Friday April 21, 2006 - Philipsburg, Sint Maarten, N.A

Social partners hit stalematein dismissal procedure talks ~ Laveist to discuss matter with Dick ~

PHILIPSBURG--Although the Labour Summit Joint Committee comprising representatives of the various social partners has reached agreement that the abuse of short-term (six-month) labour contracts should be eradicated, parties are at loggerheads over an agreement on the dismissal procedures.

This was part of the information revealed to the Executive Council during a meeting with Committee Chairman Miguel de Weever on Thursday.

Labour and Social Affairs Commissioner Louie Laveist said that while it had already been agreed that the labour laws should be made more flexible, the labour unions and private sector couldn’t reach consensus on how to proceed with making more flexible the section of the labour law that deals with dismissals.

Laveist and De Weever are scheduled to travel to Curaçao next Tuesday, April 24, to discuss this and other matters with Economic and Employment Minister Burney Elhage and Justice Minister David Dick.

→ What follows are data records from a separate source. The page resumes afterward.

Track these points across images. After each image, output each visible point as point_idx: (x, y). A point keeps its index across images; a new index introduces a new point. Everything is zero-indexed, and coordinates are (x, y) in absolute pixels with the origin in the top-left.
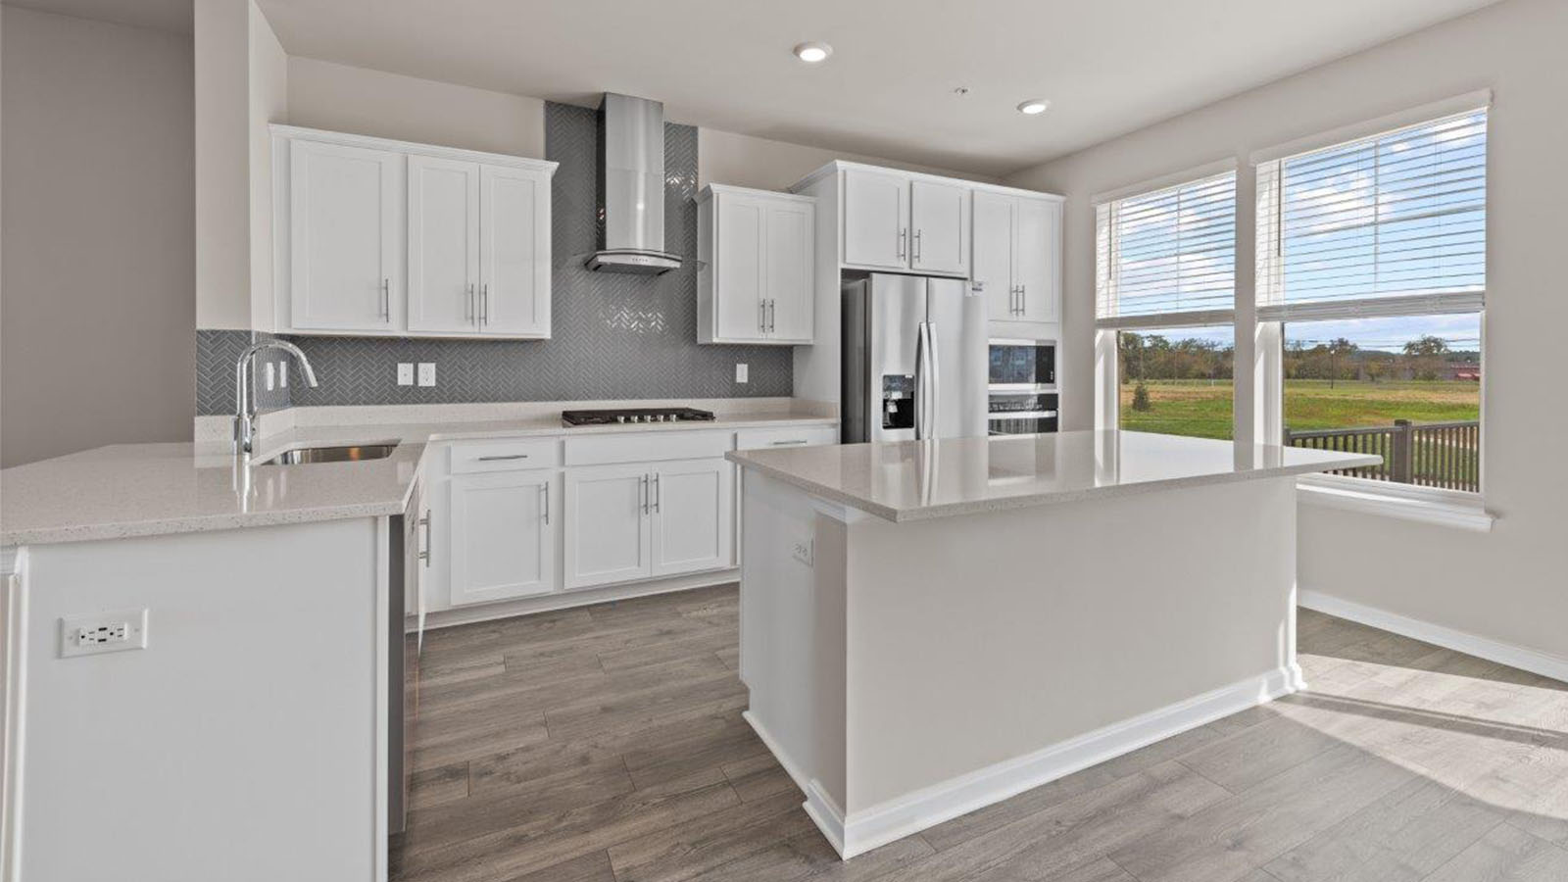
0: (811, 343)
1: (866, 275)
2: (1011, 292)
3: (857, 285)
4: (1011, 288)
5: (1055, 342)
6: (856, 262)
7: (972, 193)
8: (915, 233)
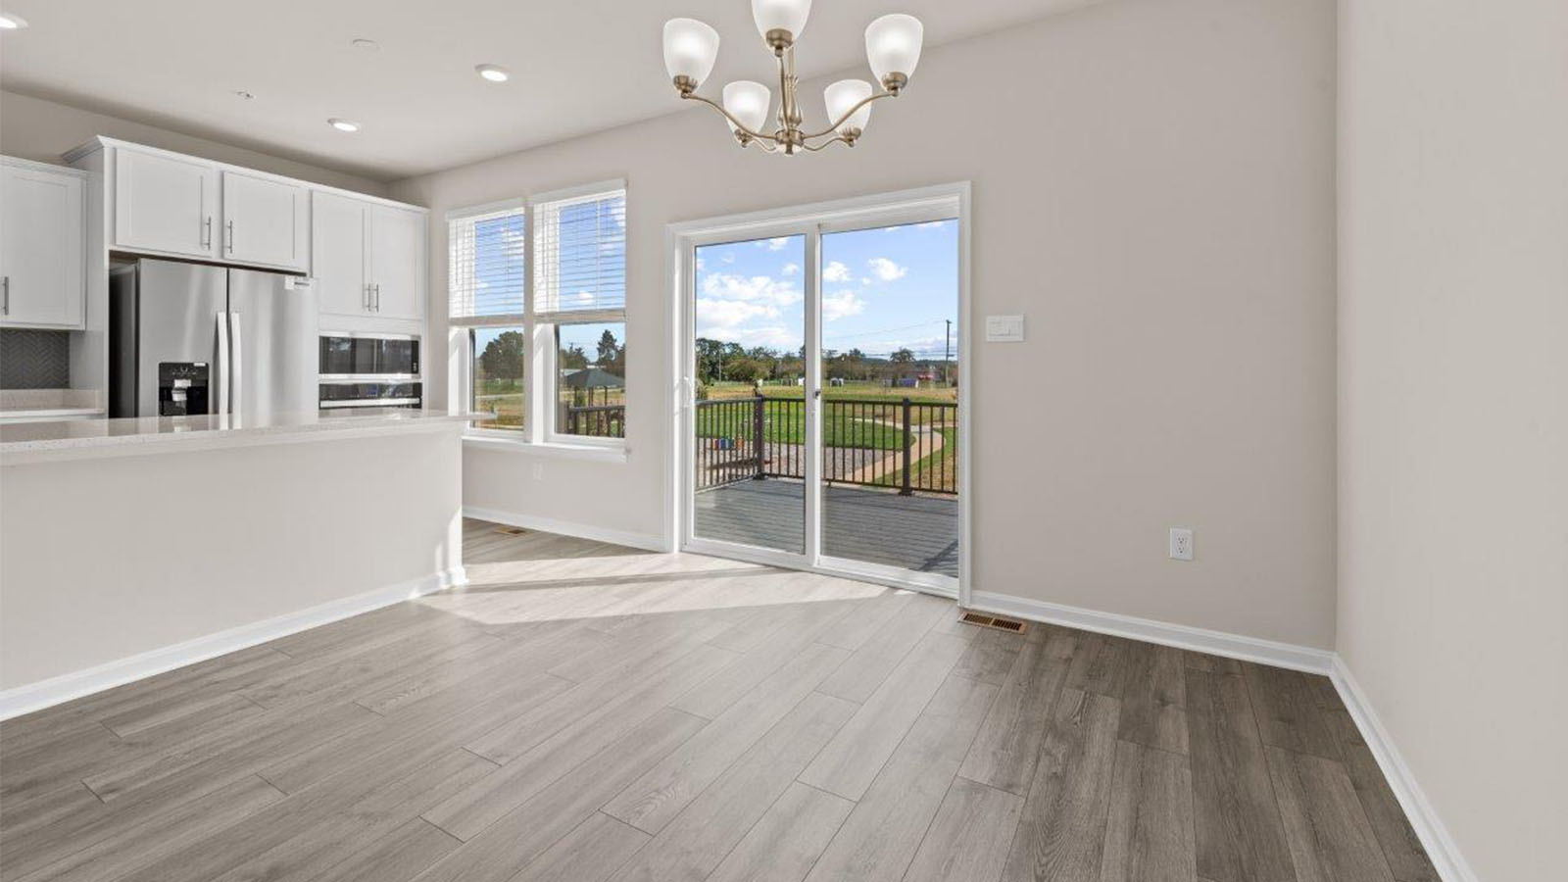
0: (82, 328)
1: (133, 258)
2: (363, 290)
3: (130, 269)
4: (363, 285)
5: (419, 337)
6: (127, 243)
7: (311, 193)
8: (227, 223)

Laveist said the Executive Council would meet next Tuesday and decide on how to proceed in view of this development. “We had the meeting with De Weever, but I consider the position of the Executive Council as a work in progress,” he said shortly after the meeting with De Weever Thursday.

The social partners and government signed a Memorandum of Understanding (MOU) earlier this year agreeing to increase the minimum wage in St. Maarten from NAf. 6.54 per hour to NAf. 7.79 per hour (NAf. 1,100 per month to NAf. 1,350 per month for a 40-hour work week).

The parties also agreed to work out mutually acceptable terms and conditions for the immediate implementation of the “flexibilisation” of section 1.4 of the labour laws, which deals with dismissals, and for the eradication of the abuse of short term (six-month) labour contracts by Labour Day, Monday, May 1.

They also agreed that the surtax on wages would be reduced by five per cent, from 30 per cent to 25 per cent. The latter has to be taken to the floor of the Island Council for ratification.

Laveist has asked employers to start paying workers the proposed 19.1 per cent minimum wage increase as a Labour Day gesture. He said that although the Central Government had not yet given the green light to increase the minimum wage, it would be a positive move if employers could start paying the proposed increase to workers at the low end of the income bracket.